In spring 2020 two group interviews with next of kin to the sickest ME-patients were conducted. The plan was to conduct five-six group interviews during spring 2020. However, due to the corona situation, we had to postpone them. In June 2021, we conducted the postponed interviews. They were conducted on Teams, and the informants came from all over the country. We did five small group interviews and one individual interview. A total of 18 people were interviewed. The informants shared strong stories about what it is like to be a relative of very ill people. The interviews have not yet been analysed, but topics that appear to be particularly central are the experience of a heavy responsibility, to be a coordinator for the sick person, and major consequences for one's own everyday life, including work participation.
We work in parallel with several articles based on the individual interviews. These include the "mismatch" between what ME patients need and what kind of services they receive, households affected by ME's encounters with welfare schemes, and their lack of adaptation to patients' needs, and the role of next of kin.
The remaining data collection is a follow-up of a sample of households of those interviewed in 2019. We have selected the households that had sick children to follow up on this topic in particular; that is, how families with children experience the encounter with the services, including schools. The sample consists of ten households with a total of 13 sick children. We will do interviews via a digital platform with parents and possibly the children if they are healthy enough. We plan to do the interviews in January 2022.
Three main topics is singled out in this project. First, the project aim to provide a thorough understanding of the population affected by myalgic encephalomyelitis syndrome (CFS/ME), the prevalence of the illness, who patients and their families are with respect to central demographic and sosioeceonomic traits, and to assess groups that may be underdiagnosed. Second, it aims to describe the variation in services received and evaluate to what extent available services fulfills the needs of the patients and their families. This will include health and social services, as well as welfare schemes set up to help patients and their families manage their educations and work-life. Third, our project aims to describe how the illness impacts the life-situation of patients and next of kin. Central questions to address are how the illness impacts students and their ability to keep up with their education, and how the work-life and living conditions of patients and their next of kin are affected.

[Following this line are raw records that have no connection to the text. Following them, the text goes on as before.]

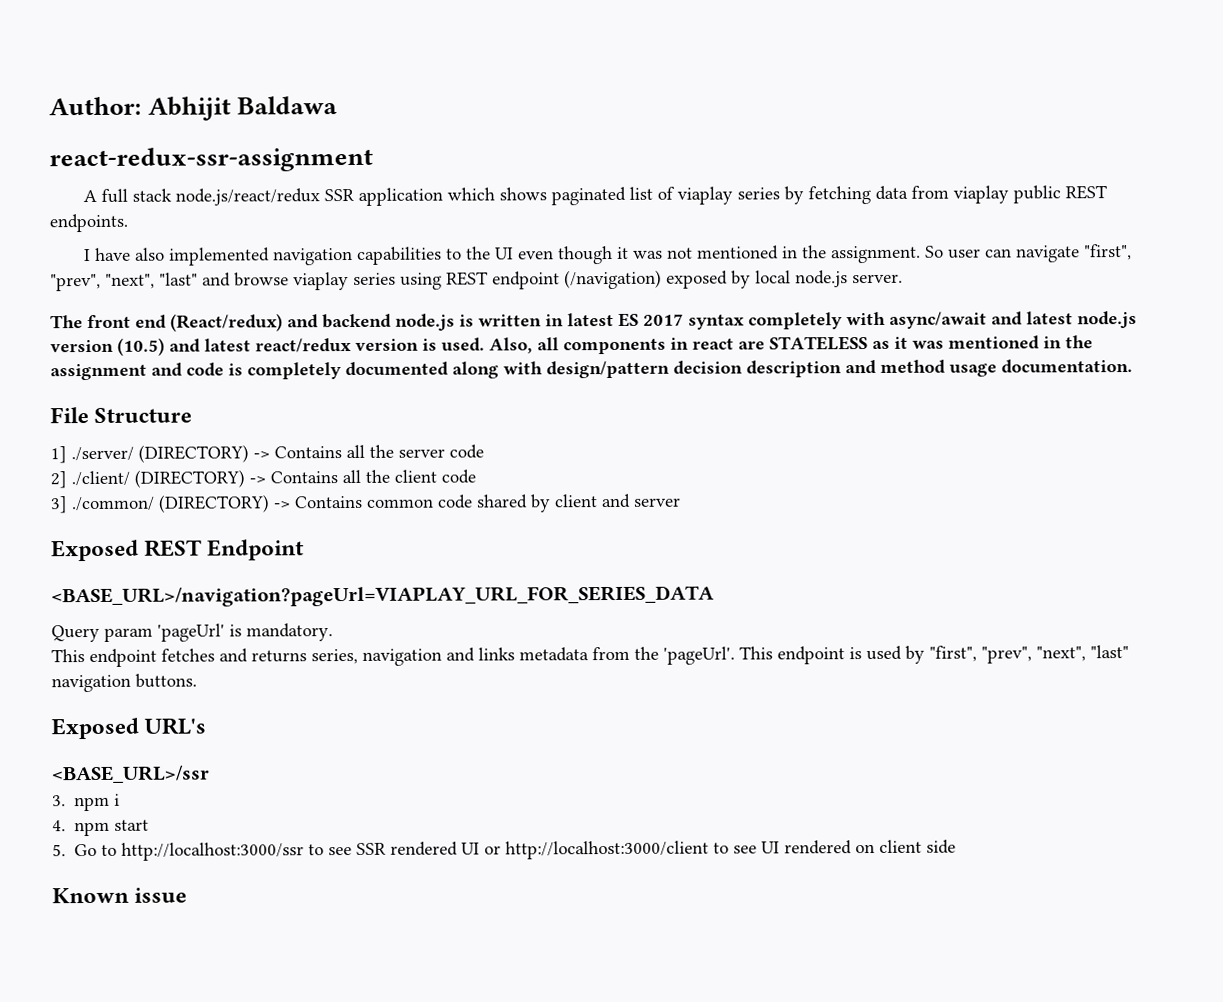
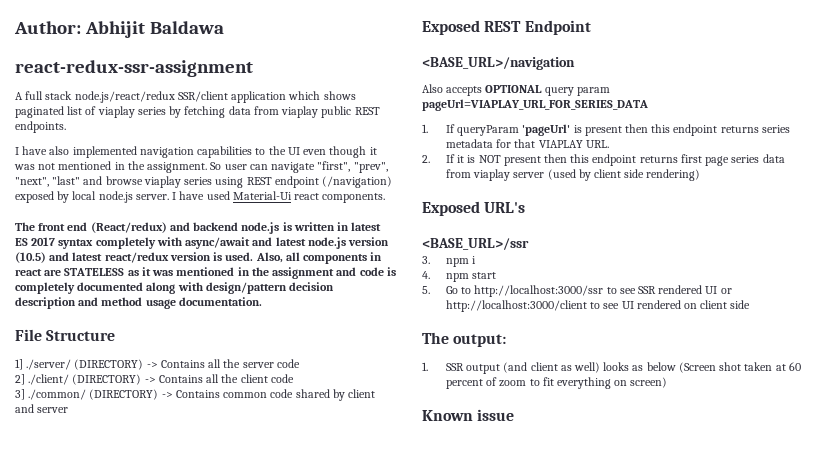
[324,188,355,202] SSR -> [177,91,228,102] SSR/client
(903, 278) none -> [172,191,386,203] I have used Material-Ui react components.
[51,585,715,608] [51,623,333,643] [51,645,1129,668] [51,673,197,693] <BASE_URL>/navigation?pageUrl=VIAPLAY_URL_FOR_SERIES_DATA // Query param 'pageUrl' is mandatory. // This endpoint fetches and returns series, navigation and links metadata from the 'pageUrl'. This endpoint is used by "first", "prev", "next", "last" navigation buttons. -> [422,57,575,70] [422,84,610,96] [422,99,648,111] [422,124,790,136] [445,139,609,148] [422,154,785,166] [445,169,701,181] <BASE_URL>/navigation // Also accepts OPTIONAL query param pageUrl=VIAPLAY_URL_FOR_SERIES_DATA // 1. If queryParam 'pageUrl' is present then this endpoint returns series metadata for that VIAPLAY URL. // 2. If it is NOT present then this endpoint returns first page series data from viaplay server (used by client side rendering)
(957, 846) none -> [422,332,507,347] [422,362,801,374] [445,377,668,389] // The output: // 1. SSR output (and client as well) looks as below (Screen shot taken at 60 percent of zoom to fit everything on screen)

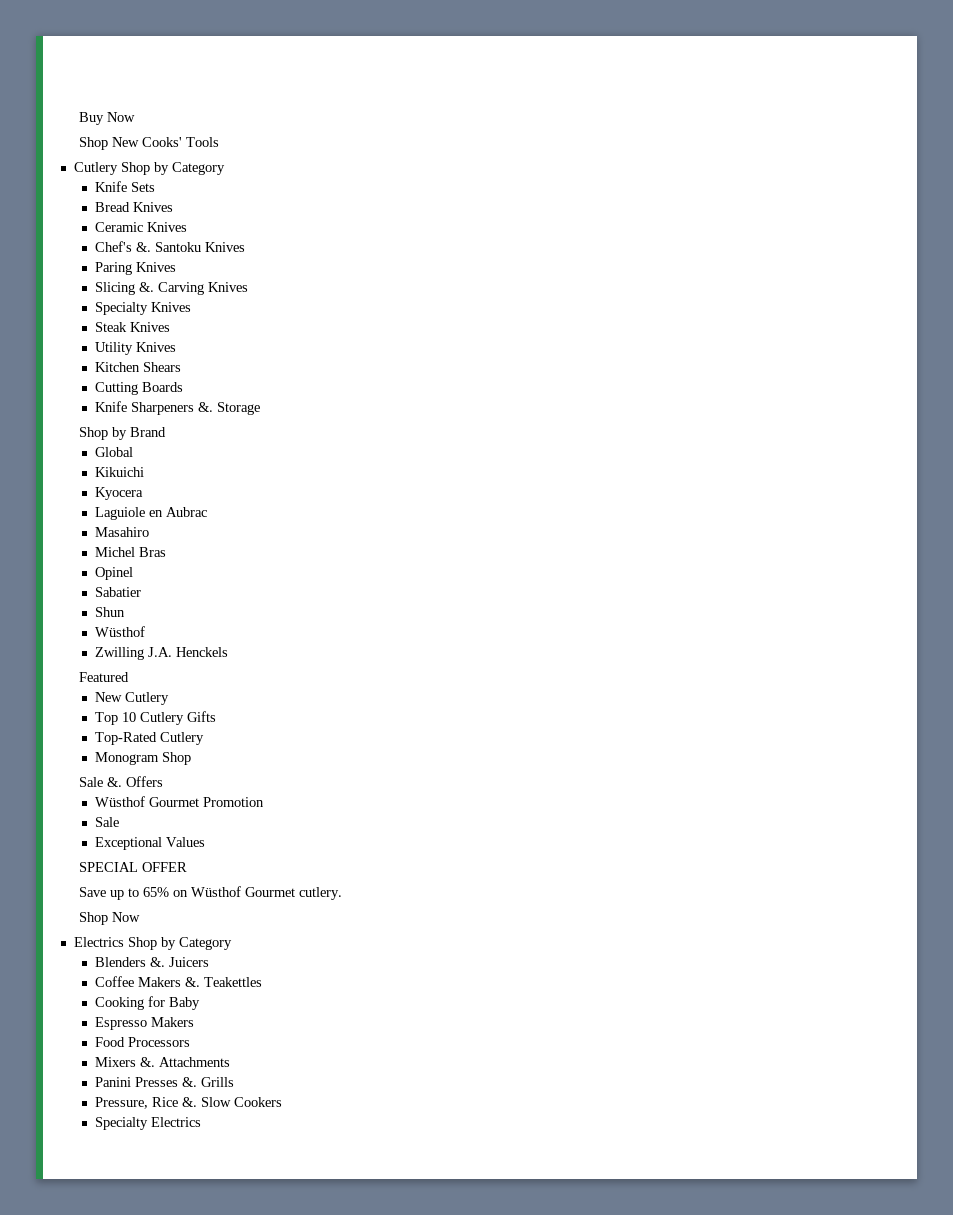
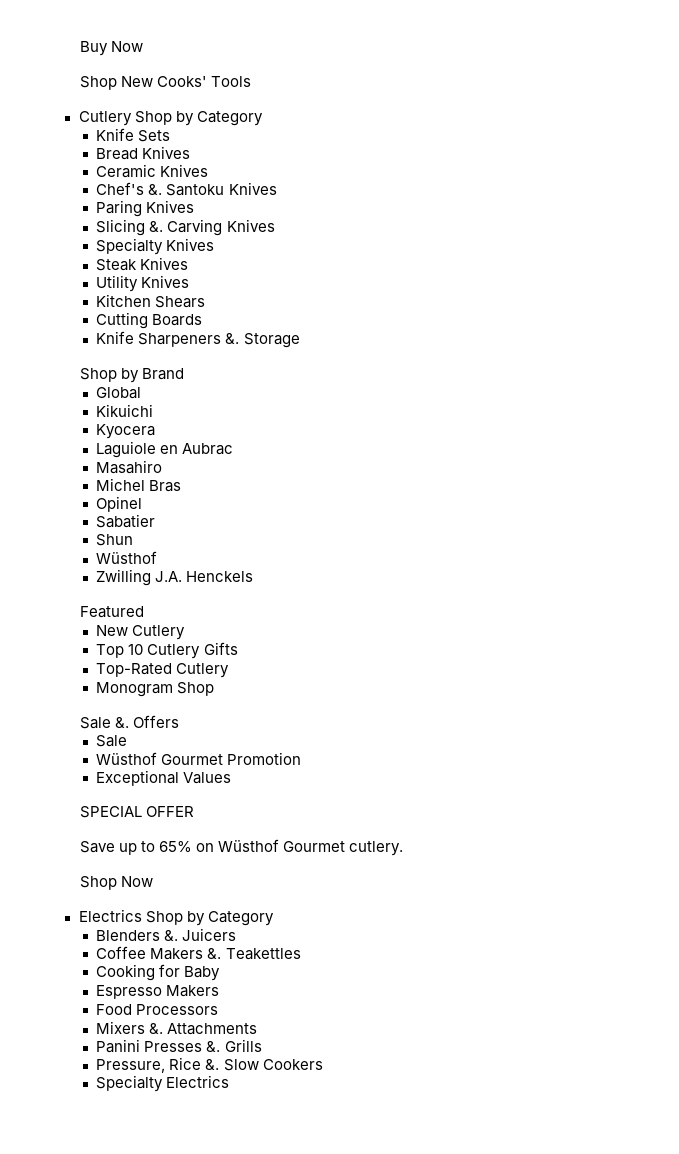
(164, 781) none -> [96,735,128,747] // Sale
[95,817,120,827] // Sale -> (302, 758) none

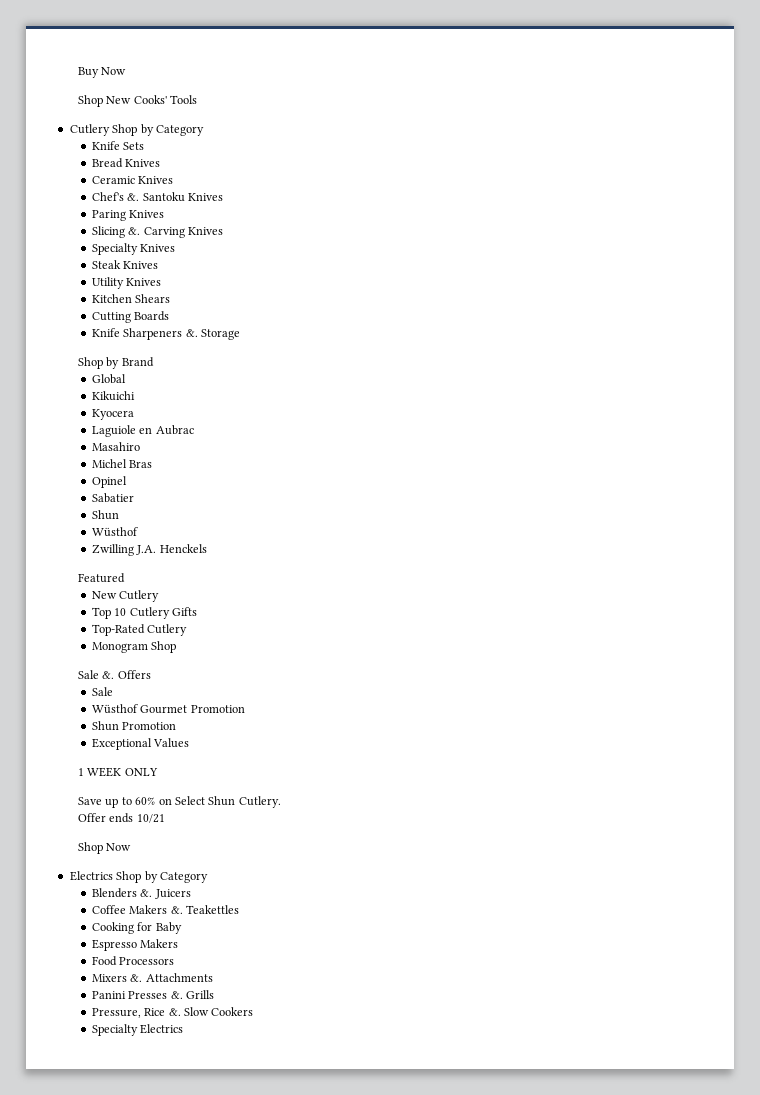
(302, 758) none -> [91,721,177,731] // Shun Promotion
[79,806,194,818] SPECIAL OFFER -> [78,767,158,777] 1 WEEK ONLY
[159,839,404,856] 65% on Wüsthof Gourmet cutlery. -> [135,796,281,808] [78,813,165,823] 60% on Select Shun Cutlery. // Offer ends 10/21

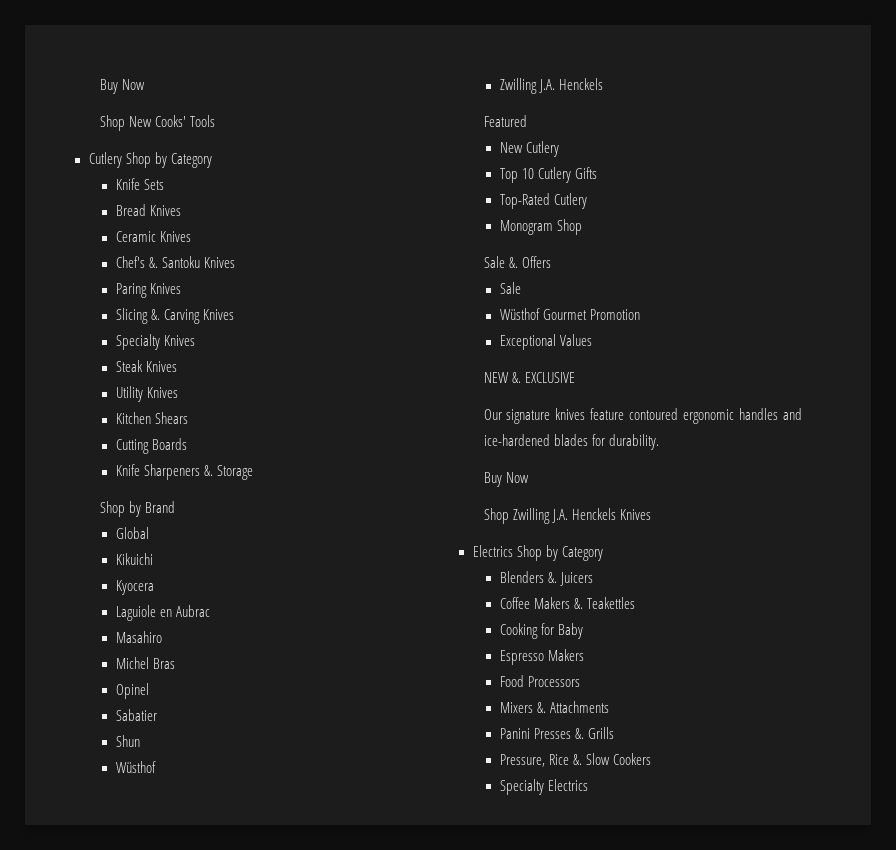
[91,721,177,731] // Shun Promotion -> (641, 314) none
[78,767,158,777] [78,796,281,808] [78,813,165,823] [78,842,132,854] 1 WEEK ONLY // Save up to 60% on Select Shun Cutlery. // Offer ends 10/21 // Shop Now -> [483,372,575,383] [483,408,802,424] [483,434,659,450] [483,472,529,487] [483,508,651,524] NEW &. EXCLUSIVE // Our signature knives feature contoured ergonomic handles and ice-hardened blades for durability. // Buy Now // Shop Zwilling J.A. Henckels Knives

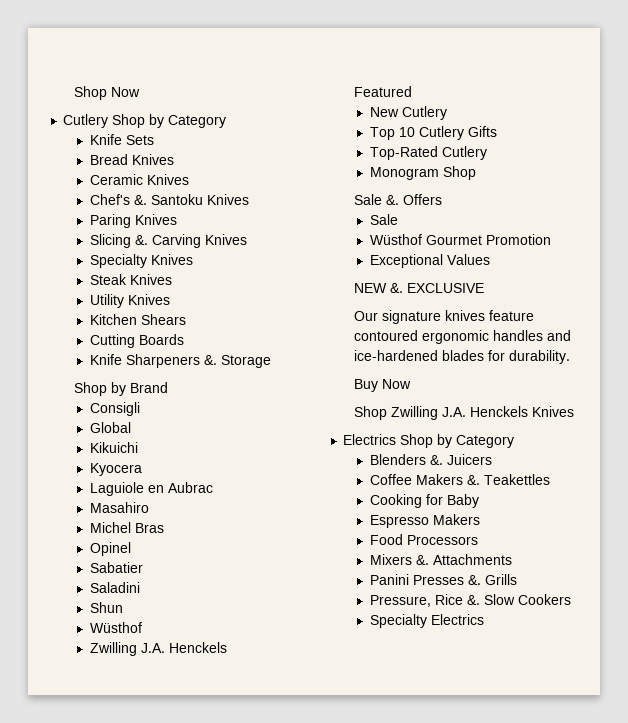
[99,79,145,94] [99,115,215,131] Buy Now // Shop New Cooks' Tools -> [74,86,141,100] Shop Now
(175, 507) none -> [89,402,140,416] // Consigli
(157, 715) none -> [89,582,140,593] // Saladini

The project is divided into three distinct work packages. The first work package is a registry study on the level of individuals based on data gathered from four administrative registers in Norway: Statistics Norway (covering demographic, socioeconomic, welfare-services, educational and occupational data), Norwegian Patient Registry (covering data on hospital/specialized health care), IPLOS registry (covering data on home-based or institutional municipal care) and KUHR (covering physicians/GPs). The second work package is an interview-based study with focus on user experiences and perspectives on public services. The initial stage of this study will be explorative, capturing key issues that will be followed up with more in-depth interviews with chosen patients and households in later stages. Our third work package is a survey, applying the DePaul Symptoms Questionnaire (DSQ) to explore demographic or socioeconomic biases in existing diagnostic practices and population estimates.